WHAT TO DO:
Which lines below contain the word "more"? Pull out each of them and copy it in full.

──────── SUPPLIED INFORMATION ────────

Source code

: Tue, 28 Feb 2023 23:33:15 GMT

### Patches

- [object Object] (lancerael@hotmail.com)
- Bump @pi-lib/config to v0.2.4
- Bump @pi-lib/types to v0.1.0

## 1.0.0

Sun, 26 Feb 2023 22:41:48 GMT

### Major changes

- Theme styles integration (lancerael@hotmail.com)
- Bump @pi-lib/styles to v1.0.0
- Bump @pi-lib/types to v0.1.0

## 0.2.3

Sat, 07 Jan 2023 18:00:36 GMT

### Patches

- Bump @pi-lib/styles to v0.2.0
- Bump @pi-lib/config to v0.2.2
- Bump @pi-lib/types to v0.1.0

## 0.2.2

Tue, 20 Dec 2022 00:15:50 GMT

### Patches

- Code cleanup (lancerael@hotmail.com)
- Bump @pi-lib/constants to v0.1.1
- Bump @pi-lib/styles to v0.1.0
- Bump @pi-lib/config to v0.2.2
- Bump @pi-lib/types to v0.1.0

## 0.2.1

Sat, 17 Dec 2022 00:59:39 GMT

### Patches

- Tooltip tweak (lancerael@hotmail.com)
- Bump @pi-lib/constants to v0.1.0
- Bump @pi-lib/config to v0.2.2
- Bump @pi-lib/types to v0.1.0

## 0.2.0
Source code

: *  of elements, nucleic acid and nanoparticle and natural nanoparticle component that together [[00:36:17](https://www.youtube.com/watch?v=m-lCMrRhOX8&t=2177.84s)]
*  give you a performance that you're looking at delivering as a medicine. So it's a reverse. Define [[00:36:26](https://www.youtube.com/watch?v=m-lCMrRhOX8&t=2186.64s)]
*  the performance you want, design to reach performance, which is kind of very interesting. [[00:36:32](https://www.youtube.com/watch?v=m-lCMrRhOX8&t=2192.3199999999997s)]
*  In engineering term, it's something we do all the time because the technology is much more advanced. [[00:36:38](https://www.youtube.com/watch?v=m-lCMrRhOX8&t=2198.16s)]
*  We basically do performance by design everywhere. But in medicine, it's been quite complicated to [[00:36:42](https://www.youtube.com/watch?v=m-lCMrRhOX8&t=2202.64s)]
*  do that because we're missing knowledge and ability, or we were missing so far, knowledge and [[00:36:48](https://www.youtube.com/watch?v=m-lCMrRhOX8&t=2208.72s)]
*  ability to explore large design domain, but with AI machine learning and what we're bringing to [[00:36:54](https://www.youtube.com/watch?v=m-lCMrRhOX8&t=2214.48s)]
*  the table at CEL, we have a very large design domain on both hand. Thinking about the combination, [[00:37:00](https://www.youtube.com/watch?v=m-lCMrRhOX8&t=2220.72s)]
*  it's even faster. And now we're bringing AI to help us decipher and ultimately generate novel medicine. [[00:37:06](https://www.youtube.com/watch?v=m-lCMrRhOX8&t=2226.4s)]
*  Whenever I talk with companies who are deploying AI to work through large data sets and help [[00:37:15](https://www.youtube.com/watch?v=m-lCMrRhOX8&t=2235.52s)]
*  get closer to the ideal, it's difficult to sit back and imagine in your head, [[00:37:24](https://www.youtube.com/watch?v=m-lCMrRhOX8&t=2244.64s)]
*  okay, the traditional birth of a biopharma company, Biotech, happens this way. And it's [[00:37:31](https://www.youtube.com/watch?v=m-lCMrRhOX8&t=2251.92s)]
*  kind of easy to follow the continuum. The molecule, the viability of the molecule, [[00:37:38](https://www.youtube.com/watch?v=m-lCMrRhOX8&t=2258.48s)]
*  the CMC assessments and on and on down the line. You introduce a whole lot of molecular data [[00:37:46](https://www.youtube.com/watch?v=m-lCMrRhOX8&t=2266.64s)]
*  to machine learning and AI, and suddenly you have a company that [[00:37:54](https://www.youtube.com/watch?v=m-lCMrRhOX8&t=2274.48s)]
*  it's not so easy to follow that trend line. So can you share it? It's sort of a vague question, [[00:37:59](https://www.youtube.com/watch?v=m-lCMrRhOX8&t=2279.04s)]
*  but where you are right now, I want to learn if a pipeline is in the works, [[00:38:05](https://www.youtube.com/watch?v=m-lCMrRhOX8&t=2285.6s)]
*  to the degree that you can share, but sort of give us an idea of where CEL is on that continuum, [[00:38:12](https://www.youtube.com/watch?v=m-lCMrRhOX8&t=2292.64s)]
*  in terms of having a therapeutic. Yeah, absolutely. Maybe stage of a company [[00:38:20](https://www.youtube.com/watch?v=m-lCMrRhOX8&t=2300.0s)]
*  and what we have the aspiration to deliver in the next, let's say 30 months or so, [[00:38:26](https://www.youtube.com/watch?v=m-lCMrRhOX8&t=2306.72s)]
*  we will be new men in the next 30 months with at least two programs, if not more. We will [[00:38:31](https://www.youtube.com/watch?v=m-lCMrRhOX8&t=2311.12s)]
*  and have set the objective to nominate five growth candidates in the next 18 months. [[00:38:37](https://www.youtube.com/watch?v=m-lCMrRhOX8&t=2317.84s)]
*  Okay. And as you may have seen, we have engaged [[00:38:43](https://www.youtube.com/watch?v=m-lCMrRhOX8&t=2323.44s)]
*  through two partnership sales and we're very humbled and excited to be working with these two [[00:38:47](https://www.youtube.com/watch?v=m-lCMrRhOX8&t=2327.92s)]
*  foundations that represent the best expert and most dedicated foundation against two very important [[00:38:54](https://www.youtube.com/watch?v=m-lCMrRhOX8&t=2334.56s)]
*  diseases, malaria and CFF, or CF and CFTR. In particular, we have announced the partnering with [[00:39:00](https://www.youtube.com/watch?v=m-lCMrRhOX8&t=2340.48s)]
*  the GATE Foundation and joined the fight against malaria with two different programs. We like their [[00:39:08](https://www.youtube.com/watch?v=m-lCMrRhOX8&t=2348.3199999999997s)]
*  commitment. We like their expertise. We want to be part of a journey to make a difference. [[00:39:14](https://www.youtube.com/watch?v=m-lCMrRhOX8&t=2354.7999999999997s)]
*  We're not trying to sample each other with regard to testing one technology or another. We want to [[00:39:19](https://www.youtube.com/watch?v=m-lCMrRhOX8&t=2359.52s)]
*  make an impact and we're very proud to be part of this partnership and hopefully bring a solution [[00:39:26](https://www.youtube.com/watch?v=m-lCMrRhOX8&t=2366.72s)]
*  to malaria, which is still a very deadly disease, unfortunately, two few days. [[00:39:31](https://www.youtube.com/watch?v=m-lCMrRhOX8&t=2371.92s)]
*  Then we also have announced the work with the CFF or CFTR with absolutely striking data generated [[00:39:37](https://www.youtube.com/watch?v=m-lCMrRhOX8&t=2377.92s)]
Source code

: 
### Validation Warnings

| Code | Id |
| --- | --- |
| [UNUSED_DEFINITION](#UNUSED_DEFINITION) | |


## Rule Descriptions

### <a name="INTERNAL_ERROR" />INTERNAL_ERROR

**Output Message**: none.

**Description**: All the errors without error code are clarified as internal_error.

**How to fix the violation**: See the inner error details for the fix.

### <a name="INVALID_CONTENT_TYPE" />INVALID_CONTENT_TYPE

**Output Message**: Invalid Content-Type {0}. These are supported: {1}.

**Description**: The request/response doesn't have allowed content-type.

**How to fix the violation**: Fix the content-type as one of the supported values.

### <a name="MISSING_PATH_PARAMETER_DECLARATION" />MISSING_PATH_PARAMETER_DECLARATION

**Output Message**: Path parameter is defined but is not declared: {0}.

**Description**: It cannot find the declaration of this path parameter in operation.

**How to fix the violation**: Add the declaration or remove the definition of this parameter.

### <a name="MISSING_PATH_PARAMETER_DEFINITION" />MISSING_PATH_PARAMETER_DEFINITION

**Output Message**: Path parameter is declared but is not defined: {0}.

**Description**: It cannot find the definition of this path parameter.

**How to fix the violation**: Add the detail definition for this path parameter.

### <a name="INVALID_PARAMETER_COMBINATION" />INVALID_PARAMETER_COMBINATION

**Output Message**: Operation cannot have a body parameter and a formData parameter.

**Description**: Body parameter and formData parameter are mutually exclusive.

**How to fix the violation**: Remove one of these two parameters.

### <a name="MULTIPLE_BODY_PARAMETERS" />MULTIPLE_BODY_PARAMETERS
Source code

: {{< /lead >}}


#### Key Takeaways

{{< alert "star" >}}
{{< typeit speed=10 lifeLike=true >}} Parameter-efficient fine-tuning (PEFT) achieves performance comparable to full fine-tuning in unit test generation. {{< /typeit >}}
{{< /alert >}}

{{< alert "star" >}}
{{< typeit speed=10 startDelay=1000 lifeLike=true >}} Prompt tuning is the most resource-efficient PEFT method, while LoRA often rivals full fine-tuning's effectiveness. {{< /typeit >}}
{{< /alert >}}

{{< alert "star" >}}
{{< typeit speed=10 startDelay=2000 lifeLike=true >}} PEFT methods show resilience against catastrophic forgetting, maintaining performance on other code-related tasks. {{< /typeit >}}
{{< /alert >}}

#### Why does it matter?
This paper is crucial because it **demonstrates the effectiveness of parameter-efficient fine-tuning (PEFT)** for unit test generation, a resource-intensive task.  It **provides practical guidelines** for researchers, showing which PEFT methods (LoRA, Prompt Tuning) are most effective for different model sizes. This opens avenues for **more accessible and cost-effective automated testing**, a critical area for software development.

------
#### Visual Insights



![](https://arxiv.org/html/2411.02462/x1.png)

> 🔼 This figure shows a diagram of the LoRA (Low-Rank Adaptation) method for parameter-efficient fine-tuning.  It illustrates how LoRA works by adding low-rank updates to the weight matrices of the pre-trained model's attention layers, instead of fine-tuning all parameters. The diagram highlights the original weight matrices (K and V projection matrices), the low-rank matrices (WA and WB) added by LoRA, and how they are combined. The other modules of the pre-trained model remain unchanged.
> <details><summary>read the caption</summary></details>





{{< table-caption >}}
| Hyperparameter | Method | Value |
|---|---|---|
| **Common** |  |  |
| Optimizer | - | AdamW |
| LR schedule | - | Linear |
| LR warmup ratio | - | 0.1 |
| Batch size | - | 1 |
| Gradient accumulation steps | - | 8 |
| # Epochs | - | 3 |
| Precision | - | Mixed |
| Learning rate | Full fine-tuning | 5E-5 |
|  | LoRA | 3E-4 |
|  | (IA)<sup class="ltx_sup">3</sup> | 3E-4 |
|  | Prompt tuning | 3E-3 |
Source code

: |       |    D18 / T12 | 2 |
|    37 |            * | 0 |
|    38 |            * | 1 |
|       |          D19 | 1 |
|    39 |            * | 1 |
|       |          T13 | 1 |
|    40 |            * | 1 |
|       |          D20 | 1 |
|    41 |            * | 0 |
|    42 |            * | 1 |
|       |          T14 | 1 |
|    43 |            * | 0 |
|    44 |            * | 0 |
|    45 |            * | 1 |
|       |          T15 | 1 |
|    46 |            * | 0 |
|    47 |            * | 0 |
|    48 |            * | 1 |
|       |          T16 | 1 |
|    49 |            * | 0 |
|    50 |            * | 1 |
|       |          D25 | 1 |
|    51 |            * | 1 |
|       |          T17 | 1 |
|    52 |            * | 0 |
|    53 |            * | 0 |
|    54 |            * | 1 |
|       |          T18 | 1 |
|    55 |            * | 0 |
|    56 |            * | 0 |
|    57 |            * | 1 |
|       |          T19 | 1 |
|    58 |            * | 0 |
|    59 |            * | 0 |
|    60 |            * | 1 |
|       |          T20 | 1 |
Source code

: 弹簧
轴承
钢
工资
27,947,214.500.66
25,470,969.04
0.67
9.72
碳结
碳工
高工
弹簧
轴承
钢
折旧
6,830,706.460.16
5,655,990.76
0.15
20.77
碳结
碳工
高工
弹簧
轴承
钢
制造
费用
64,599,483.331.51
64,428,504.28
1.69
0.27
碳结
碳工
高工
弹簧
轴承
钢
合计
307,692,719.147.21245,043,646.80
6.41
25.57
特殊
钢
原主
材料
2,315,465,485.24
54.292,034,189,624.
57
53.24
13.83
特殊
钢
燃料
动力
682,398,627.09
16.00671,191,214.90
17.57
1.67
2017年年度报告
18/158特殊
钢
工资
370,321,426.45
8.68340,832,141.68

────────

SOLUTION TO THIS PROBLEM:
*  In engineering term, it's something we do all the time because the technology is much more advanced. [[00:36:38](https://www.youtube.com/watch?v=m-lCMrRhOX8&t=2198.16s)]
*  we will be new men in the next 30 months with at least two programs, if not more. We will [[00:38:31](https://www.youtube.com/watch?v=m-lCMrRhOX8&t=2311.12s)]
This paper is crucial because it **demonstrates the effectiveness of parameter-efficient fine-tuning (PEFT)** for unit test generation, a resource-intensive task.  It **provides practical guidelines** for researchers, showing which PEFT methods (LoRA, Prompt Tuning) are most effective for different model sizes. This opens avenues for **more accessible and cost-effective automated testing**, a critical area for software development.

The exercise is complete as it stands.